===== ФРАГМЕНТ ТЕКСТА

Выбрать главу

Кроме татар были еще скупщики утиля. Появляясь во дворе, они выкрикивали: «Костей, тряпок, бутылок, банок!»[133] Услугами этих людей население пользовалось охотно, так как тогда не существовало пунктов приема этого утиля, а главное — они приходили на дом.

К ремесленникам, которые обслуживали население на дому, можно было отнести точильщиков и паяльщиков, а на улице — «холодных сапожников»[134].

Точильщики, появляясь с точильным станком за плечом на дворе, выкрикивали, предлагая свои услуги: «А вот, точить ножи, ножницы, бритвы править!» Это, пожалуй, единственная категория бродячих ремесленников, которая сохранилась до настоящего времени в своем первоначальном виде.

Паяльщики предлагали свои услуги: «А вот, чинить, паять, лудить самовары, кастрюли лудить, паять, починять!»[135]

Хозяйка, нуждавшаяся в услугах точильщика или паяльщика, сообщала им в открытое окно номер квартиры, куда эти ремесленники и шли за заказом. Станок свой точильщик оставлял на дворе, а паяльщик поднимался по лестнице в квартиру со всей своей походной мастерской.

«Холодные сапожники» встречались на окраинах города, на толкучках возле рынков, на набережной Обводного канала. Весь несложный инвентарь их заключался в табуретке, на которой они сидели, и в ящике, в котором помещался весь инструмент, а в руке — железная лапа, на которую насаживался сапог. Клиент же, ожидая починки сапога, стоял, как аист, на одной ноге.

Уличные музыканты и певцы

По дворам города, кроме шарманщиков, ходили бродячие музыканты. Иногда это были одиночки, иногда — маленькие коллективы в 2–4 человека. К одиночкам можно было отнести скрипачей и баянистов. Среди первых были большей частью люди пожилого возраста. Из их среды нередко выделялись люди талантливые, по разным причинам не нашедшие себе в жизни более достойного применения. Были и музыканты-ремесленники, игра которых не приносила радости слушателям. В зависимости от квалификации таланта и культуры музыканта, строился и репертуар их выступления. Что же касается музыкантов-баянистов, то тут преобладала молодежь и люди среднего возраста. Репертуар их состоял преимущественно из народных песен или популярных песен современности. После 1904 года к последним можно отнести «Гибель Варяга»[136], «На сопках Маньчжурии»[137] и другие.

В состав музыкальных коллективов входили и струнные (скрипка), и духовые, и клавишные (баяны) инструменты.

==========

▸ **ЗАДАНИЯ**:
A. Перечислите по фрагменту весь инвентарь «холодного сапожника».
B. Изложите в виде краткого списка абзац фрагмента, начинающийся словами «По дворам города, кроме шарманщиков», сохранив его основные сведения.

===== ИСХОДНЫЕ ДАННЫЕ

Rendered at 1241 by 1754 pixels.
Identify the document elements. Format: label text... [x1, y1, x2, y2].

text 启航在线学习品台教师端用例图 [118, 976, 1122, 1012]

==========

▸ **ОТВЕТЫ**:
A. Табуретка, на которой он сидел; ящик, в котором помещался весь инструмент; железная лапа, на которую насаживался сапог.

B.
- По дворам города, помимо шарманщиков, ходили бродячие музыканты: поодиночке или небольшими коллективами по 2–4 человека.
- Одиночками были скрипачи и баянисты.
- Скрипачи были большей частью пожилыми. Среди них встречались талантливые люди, не нашедшие более достойного применения, и музыканты-ремесленники, чья игра не радовала слушателей.
- Репертуар зависел от таланта и культуры музыканта.
- Среди баянистов преобладали молодежь и люди среднего возраста. Они исполняли в основном народные и популярные современные песни, после 1904 года, например, «Гибель Варяга» и «На сопках Маньчжурии».